ATLAS: Adaptive Topology-based Learning at Scale for Homophilic and Heterophilic Graphs

Graph neural networks (GNNs) excel on homophilic graphs where connected nodes share labels, but struggle with heterophilic graphs where edges do not imply similarity. Moreover, iterative message passing limits scalability due to neighborhood expansion overhead. We introduce ATLAS (Adaptive Topology-based Learning at Scale), a propagation-free framework that encodes graph structure through multi-resolution community features rather than message passing. We first prove that community refinement involves a fundamental trade-off: finer partitions increase label-community mutual information but also increase entropy. We formalize when refinement improves normalized mutual information, explaining why intermediate granularities are often most predictive. ATLAS employs modularity-guided adaptive search to automatically identify informative community scales, which are one-hot encoded, projected into learnable embeddings, and concatenated with node attributes for MLP classification.
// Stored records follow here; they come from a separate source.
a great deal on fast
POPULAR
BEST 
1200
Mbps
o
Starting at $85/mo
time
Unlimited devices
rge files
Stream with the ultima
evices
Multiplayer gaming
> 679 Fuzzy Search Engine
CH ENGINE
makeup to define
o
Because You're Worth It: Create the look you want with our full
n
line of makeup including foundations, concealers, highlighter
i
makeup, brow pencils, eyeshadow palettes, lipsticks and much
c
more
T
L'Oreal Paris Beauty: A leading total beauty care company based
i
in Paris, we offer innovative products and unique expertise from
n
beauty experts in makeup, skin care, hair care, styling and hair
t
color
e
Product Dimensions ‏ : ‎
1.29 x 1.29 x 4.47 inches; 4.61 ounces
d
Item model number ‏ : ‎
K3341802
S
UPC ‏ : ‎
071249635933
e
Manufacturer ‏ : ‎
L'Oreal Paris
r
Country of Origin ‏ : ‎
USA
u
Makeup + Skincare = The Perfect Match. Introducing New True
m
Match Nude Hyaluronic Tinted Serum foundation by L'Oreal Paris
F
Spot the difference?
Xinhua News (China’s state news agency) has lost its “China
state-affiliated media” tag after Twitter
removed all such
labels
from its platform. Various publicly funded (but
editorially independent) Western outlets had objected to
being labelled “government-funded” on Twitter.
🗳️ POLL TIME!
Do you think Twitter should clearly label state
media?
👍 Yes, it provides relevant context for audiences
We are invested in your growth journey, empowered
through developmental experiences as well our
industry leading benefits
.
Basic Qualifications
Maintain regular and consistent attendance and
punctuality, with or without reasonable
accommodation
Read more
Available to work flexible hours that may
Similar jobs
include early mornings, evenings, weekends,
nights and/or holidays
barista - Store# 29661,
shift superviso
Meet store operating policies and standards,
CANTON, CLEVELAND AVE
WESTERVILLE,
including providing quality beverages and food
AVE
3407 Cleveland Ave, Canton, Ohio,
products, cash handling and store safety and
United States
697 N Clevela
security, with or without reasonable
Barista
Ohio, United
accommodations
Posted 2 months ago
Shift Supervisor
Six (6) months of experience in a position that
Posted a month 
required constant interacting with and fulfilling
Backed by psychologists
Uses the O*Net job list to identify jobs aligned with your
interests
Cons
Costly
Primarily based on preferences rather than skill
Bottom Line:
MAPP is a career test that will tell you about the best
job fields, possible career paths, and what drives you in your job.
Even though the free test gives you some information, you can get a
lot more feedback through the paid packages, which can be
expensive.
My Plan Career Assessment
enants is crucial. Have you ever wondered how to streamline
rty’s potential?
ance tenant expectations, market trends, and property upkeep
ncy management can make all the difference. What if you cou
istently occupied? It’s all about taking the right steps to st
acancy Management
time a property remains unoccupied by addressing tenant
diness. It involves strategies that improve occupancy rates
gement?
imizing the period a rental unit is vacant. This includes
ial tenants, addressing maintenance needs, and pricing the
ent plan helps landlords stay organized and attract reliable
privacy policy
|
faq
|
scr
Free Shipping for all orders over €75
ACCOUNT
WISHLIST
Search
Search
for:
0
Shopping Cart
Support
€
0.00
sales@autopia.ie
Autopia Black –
This enables standard mini-batch training and adjacency-free inference after one-time preprocessing. Across 13 benchmarks including million-node graphs, ATLAS achieves competitive or superior accuracy, up to 20-point gains over GCN on heterophilic datasets and 12-point gains over MLPs on homophilic graphs. By treating topology as explicit features, ATLAS adapts intelligently: leveraging structure when informative, remaining robust when weakly aligned, and avoiding propagation when structure misleads, providing both scalable performance and interpretable structural insights.